Consignes:
1. Dans l'article sur Paterson, quel métier exerce le personnage nommé Paterson ?
2. Reproduisez fidèlement le passage de l'article sur Paterson qui commence par « Après Détroit et » et se poursuit jusqu'à « laquelle il vit. ».
3. Prolongez l'article sur Paterson à partir de sa dernière phrase.

Après Détroit et les sorties nocturnes d’Only Lovers Left Alive, Jim Jarmusch déplace de nouveau son cinéma dans une ville en friche où la lisière se révèle étroite entre les briques en ruine et le malaise social. Cette fois ci, c’est dans la bien nommée Paterson. Oubliant l’esprit bohème et rock’n’roll de ses deux précédents vampires, le réalisateur américain détourne son attention vers Paterson, conducteur de bus dont le nom est éponyme à la ville dans laquelle il vit.


Mais derrière sa petite vie bien tranquille, entre les bières avec les potes et le sempiternel repas du soir avec sa compagne funambule, Paterson s’adonne à l’écriture. Pour être plus précis, à la poésie. Le lieu de tournage, l’environnement qui immerge devant nous, n’est pas anodin. Paterson est une ville aussi connue pour le poète William Carlos Williams.

Données fournies:
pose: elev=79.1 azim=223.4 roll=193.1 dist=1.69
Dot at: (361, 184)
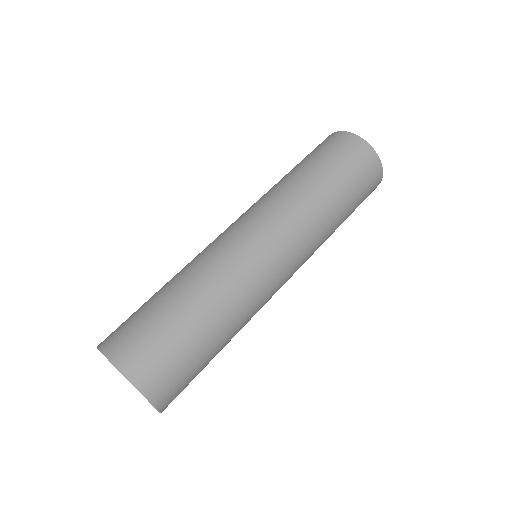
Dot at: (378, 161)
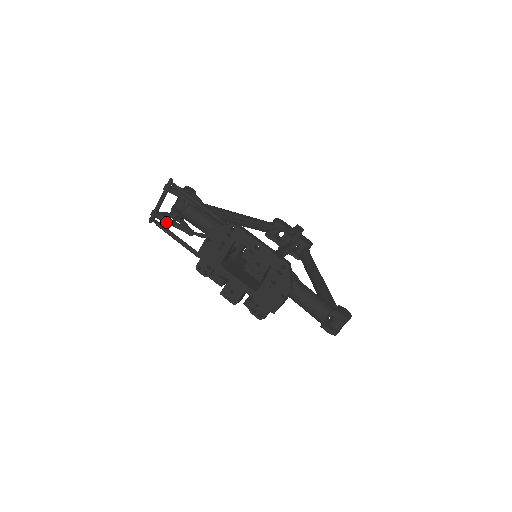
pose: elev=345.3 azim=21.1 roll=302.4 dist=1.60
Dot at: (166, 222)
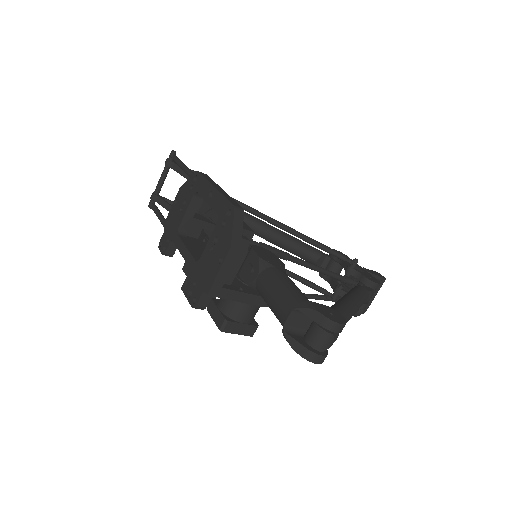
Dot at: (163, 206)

Réponses par tâche:
1. Il est conducteur de bus.

2.
Après Détroit et les sorties nocturnes d’Only Lovers Left Alive, Jim Jarmusch déplace de nouveau son cinéma dans une ville en friche où la lisière se révèle étroite entre les briques en ruine et le malaise social. Cette fois ci, c’est dans la bien nommée Paterson. Oubliant l’esprit bohème et rock’n’roll de ses deux précédents vampires, le réalisateur américain détourne son attention vers Paterson, conducteur de bus dont le nom est éponyme à la ville dans laquelle il vit.

3.
Tout comme avec Memphis, ôte du somptueux Mystery Train, ville fantôme hantée par le spectre d’Elvis Presley, Jim Jarmusch inscrit son contexte dans une culture qui lui est propre et décrit son décor comme un véritable personnage incarné. Avec quelques plans dans un bus qui sillonne tous les recoins miséreux, tous les quartiers multiculturels, ses petites discussions de commères, Paterson dévoile cette ambivalence qui fait que cette ville ait encore un cœur qui bat malgré une industrie en perdition.


Mais le centre du film, outre sa cité, est bel et bien son personnage principal. Enlacé dans une sobriété visuelle qui sied parfaitement à l’élégance du style de Jim Jarmusch, l’œuvre raconte comment s’écoule une semaine dans la vie de Paterson, du lundi au dimanche. Paterson est le portrait d’un quotidien. Plus que cela. D’une routine. Cette dernière est apaisante par le confort d’une vie qui ne prend presque plus de risques, mais devient également mortifère par l’aspect rébarbatif de son avancée.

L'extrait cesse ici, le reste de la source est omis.